Daß Fraw Magdalena Schmausin in Kindßnöthen meiner Fraw schon zum 3ten Mal gedint und jederzeit ihre Dienstschuldigkeiten so verrichtet, daß nicht allein gegen sie die mindeste Klag nicht hab, sondern dieselbe wegen ihrem jederzeit gethanen Extrafleiß und gröster Sorgfalt annoch täglich verdinet aller23 Orthen bestens recomandiret zu werden befohrab was sie zwerg komen24, welches hiemit bescheine. Maynz, den 28ten Aug[ust] 1769 Johan Reinhardt, Gracianer gewesener Corporal v[on] Faber


  1. Das Conclusum von anderer Hand.
  2. Es wird mitgeteilt. Die Adressaten folgen im Dativ.

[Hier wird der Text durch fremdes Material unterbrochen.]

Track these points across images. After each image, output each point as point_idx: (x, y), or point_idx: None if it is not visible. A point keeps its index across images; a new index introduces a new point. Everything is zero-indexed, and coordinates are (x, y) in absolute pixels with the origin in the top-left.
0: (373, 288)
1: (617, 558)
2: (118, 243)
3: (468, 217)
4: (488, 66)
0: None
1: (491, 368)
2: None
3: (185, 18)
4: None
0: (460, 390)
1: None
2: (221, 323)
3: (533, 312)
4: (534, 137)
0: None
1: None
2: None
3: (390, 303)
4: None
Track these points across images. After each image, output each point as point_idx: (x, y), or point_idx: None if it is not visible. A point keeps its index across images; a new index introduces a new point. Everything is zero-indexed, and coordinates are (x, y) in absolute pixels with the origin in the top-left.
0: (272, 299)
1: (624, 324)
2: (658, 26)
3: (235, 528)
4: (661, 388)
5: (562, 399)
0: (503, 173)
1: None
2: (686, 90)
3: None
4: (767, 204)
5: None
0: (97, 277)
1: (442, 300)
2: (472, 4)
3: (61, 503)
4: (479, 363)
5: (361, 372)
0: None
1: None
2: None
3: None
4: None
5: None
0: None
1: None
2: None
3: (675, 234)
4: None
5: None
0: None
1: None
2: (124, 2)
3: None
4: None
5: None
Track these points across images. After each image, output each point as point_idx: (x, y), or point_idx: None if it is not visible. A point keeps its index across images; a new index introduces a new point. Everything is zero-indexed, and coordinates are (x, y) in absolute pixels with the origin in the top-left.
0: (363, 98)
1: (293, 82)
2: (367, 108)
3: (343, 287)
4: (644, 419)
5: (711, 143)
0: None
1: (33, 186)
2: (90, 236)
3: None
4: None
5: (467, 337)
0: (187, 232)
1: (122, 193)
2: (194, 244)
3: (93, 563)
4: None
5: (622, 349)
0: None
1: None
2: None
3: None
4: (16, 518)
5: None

  3. zur Berichterstattung.
  4. Abkürzung für "manu propia"= mit eigener Hand.
  5. oben erwähnte.
  6. empfehlenswert.
  7. unter den Buchstaben.
  8. Aufzählung von ABCD am Rand.
  9. auf Anforderung.
  10. meine oben erwähnte, verstorbene.
  11. abgelehnt.
  12. angenommen.
  13. Concepit = hat entworfen; post Concept mundirt = nach dem Konzept ausgefertigt. Der Antrag ist auf Stempelpapier geschrieben, die Kosten für das Stempelpapier betrugen 1 fl. 24 kr.
  14. unter den Buchstaben.
  15. empfohlen.
  16. Hebammen.
  17. Hebamme.
  18. ausgeschimpft.
  19. zu spät.
  20. tot.
  21. Tat.
  22. hier: mit Worten.
  23. versehentlich doppelt.
  24. quer, entgegen, im Sinne von: Schwierigkeiten bereite.